++++ Data below
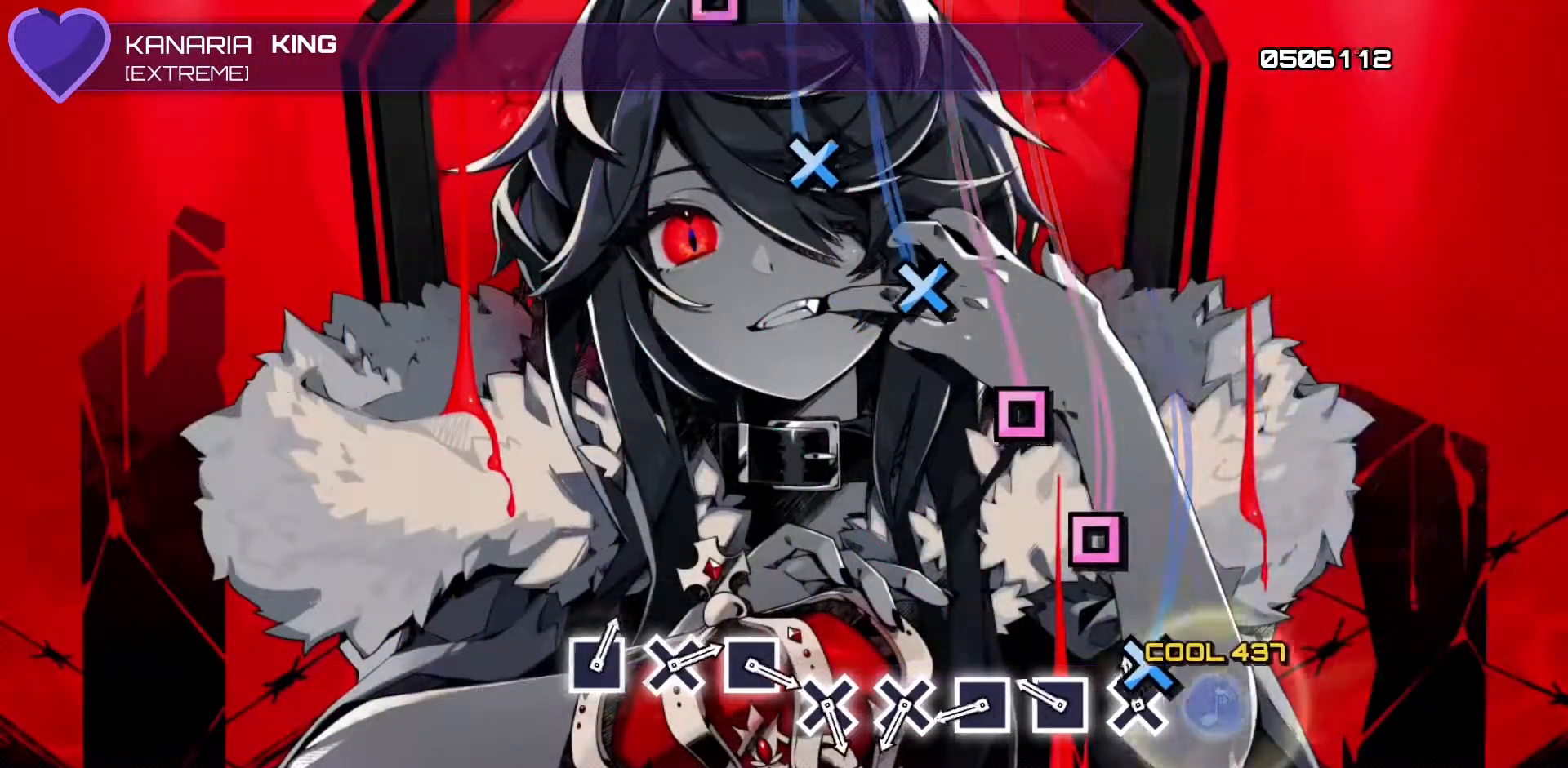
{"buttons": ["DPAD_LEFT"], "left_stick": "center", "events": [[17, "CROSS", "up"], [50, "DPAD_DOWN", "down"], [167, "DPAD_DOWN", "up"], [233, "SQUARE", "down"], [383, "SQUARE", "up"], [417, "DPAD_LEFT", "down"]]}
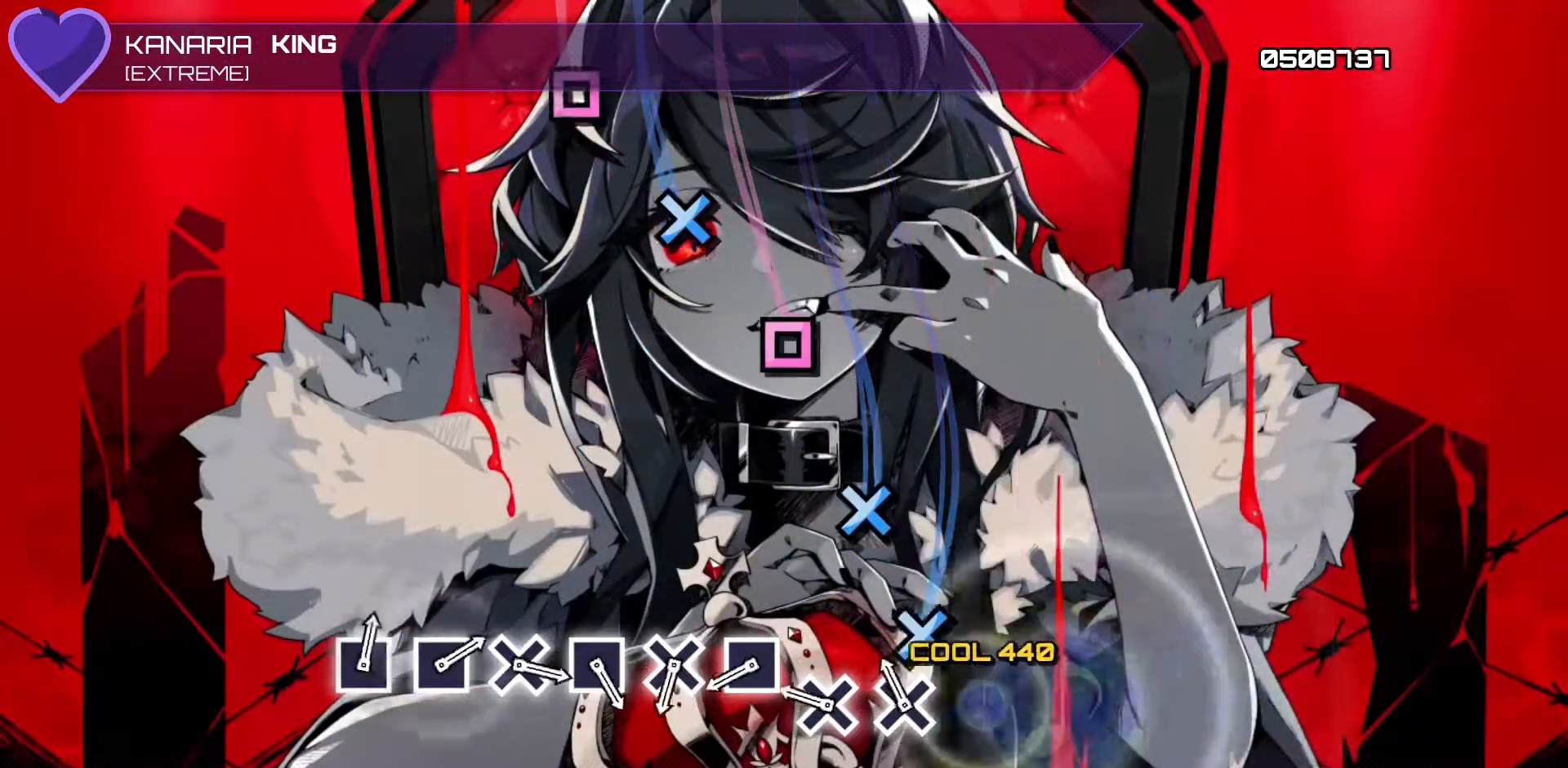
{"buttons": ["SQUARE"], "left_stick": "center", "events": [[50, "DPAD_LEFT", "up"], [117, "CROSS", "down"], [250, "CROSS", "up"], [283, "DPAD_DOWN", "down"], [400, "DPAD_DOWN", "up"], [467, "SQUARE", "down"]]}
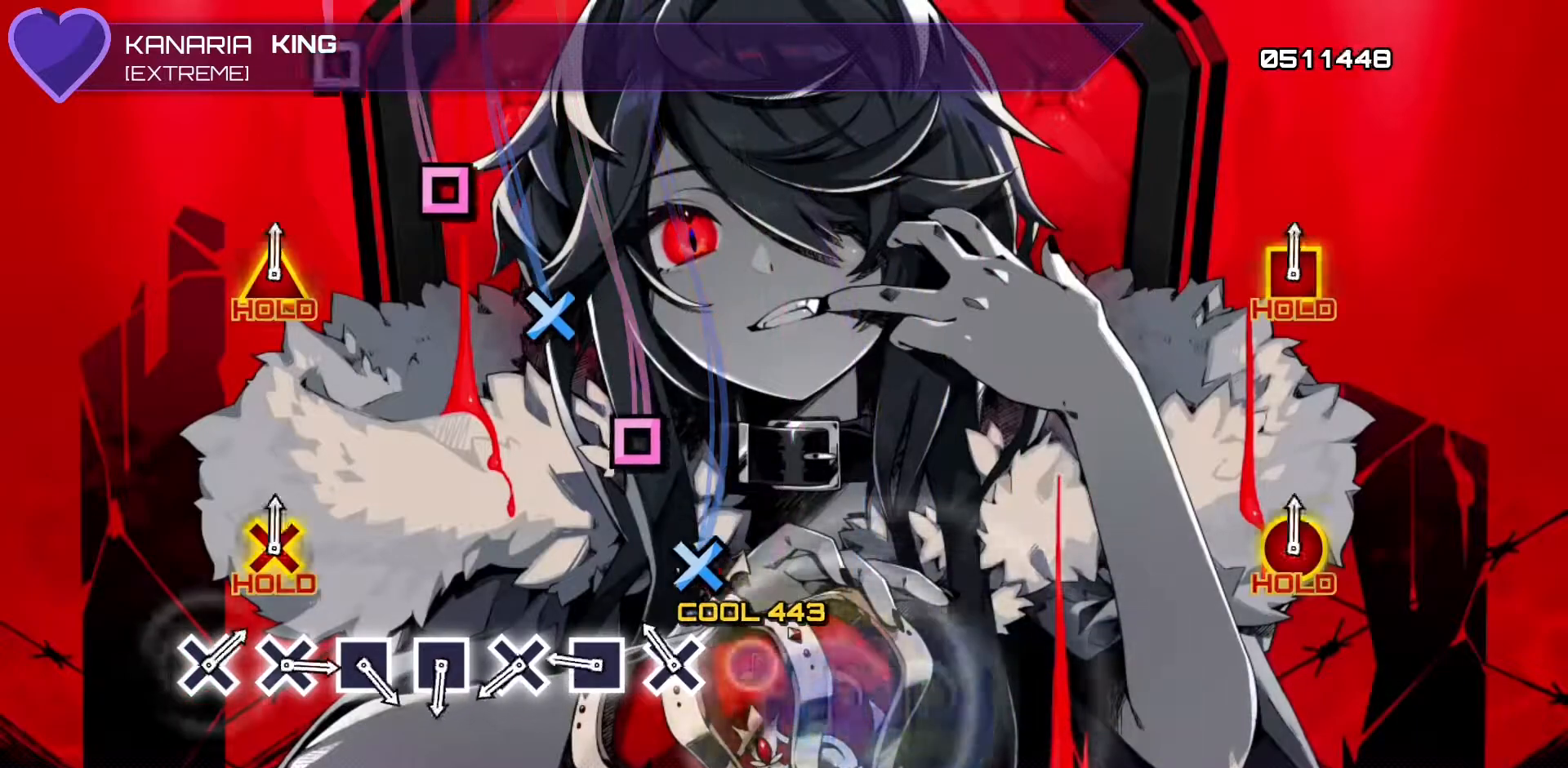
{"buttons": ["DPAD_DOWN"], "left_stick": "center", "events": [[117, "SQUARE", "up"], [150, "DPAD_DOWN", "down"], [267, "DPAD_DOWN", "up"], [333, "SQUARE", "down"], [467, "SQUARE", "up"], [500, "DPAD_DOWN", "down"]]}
++++++++
Everything in the listing should be repeated exactly except the pictures.

{"buttons": ["DPAD_LEFT"], "left_stick": "center", "events": [[17, "CROSS", "up"], [50, "DPAD_DOWN", "down"], [167, "DPAD_DOWN", "up"], [233, "SQUARE", "down"], [383, "SQUARE", "up"], [417, "DPAD_LEFT", "down"]]}
{"buttons": ["SQUARE"], "left_stick": "center", "events": [[50, "DPAD_LEFT", "up"], [117, "CROSS", "down"], [250, "CROSS", "up"], [283, "DPAD_DOWN", "down"], [400, "DPAD_DOWN", "up"], [467, "SQUARE", "down"]]}
{"buttons": ["DPAD_DOWN"], "left_stick": "center", "events": [[117, "SQUARE", "up"], [150, "DPAD_DOWN", "down"], [267, "DPAD_DOWN", "up"], [333, "SQUARE", "down"], [467, "SQUARE", "up"], [500, "DPAD_DOWN", "down"]]}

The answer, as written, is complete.